In the field of non - performing asset disposal, judging from the market information that has been reported, the active property types in transactions include shopping centers and office buildings in first - and second - tier cities, which are projects with stable cash flows. In addition, the activity of long - term rental apartment assets is also relatively high.

It is reported that currently, non - performing asset disposal is still mainly concentrated in first - and second - tier cities, but it has also begun to spread to third - tier cities. However, the disposal of non - performing assets in third - tier cities is restricted by market demand in terms of asset categories, etc., and the requirements for risk assessment are higher.

"When assessing assets, we always follow the basic principles of 'three aspects' and 'five ratios', which is a well - known assessment framework. However, in the field of non - performing assets, we also need to pay special attention to a key indicator - the comprehensive realization rate." Han Jing said. In addition, the stability of current cash flows, the realizability of future cash flows, the maturity and stability of assets, and operational capabilities are all aspects that need to be key - evaluated.
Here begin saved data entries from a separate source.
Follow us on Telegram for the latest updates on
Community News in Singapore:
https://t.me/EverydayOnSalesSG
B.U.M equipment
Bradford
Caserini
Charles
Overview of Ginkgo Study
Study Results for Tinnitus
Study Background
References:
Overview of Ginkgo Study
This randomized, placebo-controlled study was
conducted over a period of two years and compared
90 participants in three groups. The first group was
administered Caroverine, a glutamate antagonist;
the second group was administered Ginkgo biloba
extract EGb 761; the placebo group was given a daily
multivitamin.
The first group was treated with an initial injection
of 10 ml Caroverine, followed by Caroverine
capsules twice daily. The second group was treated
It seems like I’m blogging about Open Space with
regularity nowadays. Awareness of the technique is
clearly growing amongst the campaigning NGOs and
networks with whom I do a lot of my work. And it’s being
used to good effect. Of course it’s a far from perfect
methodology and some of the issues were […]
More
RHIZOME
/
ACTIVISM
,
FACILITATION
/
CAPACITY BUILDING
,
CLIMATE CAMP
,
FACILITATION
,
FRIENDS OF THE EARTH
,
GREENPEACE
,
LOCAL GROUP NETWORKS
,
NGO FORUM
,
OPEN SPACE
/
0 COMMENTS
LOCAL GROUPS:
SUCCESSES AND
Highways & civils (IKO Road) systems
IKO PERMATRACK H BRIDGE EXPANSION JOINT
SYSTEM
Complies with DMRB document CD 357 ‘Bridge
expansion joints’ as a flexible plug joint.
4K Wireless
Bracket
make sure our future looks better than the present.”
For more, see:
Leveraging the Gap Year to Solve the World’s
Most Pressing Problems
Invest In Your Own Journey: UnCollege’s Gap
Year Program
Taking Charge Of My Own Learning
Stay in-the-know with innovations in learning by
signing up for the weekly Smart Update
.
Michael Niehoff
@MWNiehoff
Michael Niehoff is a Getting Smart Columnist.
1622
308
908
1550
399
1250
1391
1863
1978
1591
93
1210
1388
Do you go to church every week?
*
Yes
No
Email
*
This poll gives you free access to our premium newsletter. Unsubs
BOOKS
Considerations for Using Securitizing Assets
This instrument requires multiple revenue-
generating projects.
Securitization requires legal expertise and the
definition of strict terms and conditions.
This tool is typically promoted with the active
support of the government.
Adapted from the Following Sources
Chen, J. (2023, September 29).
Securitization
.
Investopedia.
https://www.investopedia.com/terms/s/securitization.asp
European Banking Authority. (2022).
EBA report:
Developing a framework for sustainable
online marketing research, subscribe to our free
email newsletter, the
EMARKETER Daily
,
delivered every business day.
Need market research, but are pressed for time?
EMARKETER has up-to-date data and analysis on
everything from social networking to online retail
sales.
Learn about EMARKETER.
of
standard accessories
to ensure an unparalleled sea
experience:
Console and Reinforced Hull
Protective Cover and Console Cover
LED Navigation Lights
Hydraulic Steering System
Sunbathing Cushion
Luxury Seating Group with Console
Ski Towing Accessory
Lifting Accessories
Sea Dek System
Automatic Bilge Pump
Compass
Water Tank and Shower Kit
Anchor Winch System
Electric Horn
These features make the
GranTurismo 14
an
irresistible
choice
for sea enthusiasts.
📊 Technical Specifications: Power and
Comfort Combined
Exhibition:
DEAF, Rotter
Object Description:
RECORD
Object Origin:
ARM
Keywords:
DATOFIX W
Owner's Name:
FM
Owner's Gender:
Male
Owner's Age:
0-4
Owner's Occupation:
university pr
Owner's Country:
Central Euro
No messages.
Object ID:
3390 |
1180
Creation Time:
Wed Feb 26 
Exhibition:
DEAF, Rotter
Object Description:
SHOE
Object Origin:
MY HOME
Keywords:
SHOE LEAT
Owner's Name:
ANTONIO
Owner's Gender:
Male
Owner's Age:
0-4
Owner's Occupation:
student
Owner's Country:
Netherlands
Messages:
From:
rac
Based on the experience of institutions such as JLL, the focus of valuation also varies at different stages of non - performing asset management. In the acquisition stage, the core of the assessment lies in the principal discount rate, that is, the discount range between the asset acquisition price and its nominal value. Appraisers need to conduct in - depth analyses of the debtor's repayment ability, repayment willingness, and the quality of relevant collateral. In the management stage, it is necessary to dynamically track the value changes of assets, comprehensively considering market price fluctuations, the operating conditions of the assets themselves, and external factors that may affect recovery. In the disposal stage, appraisers need to conduct the latest valuation of the collateral according to market dynamics and, combined with the realization discount rates of different disposal methods (such as auctions, debt - to - equity swaps, transfers, etc.), predict the asset recovery amount to ensure the efficiency and rationality of asset disposal.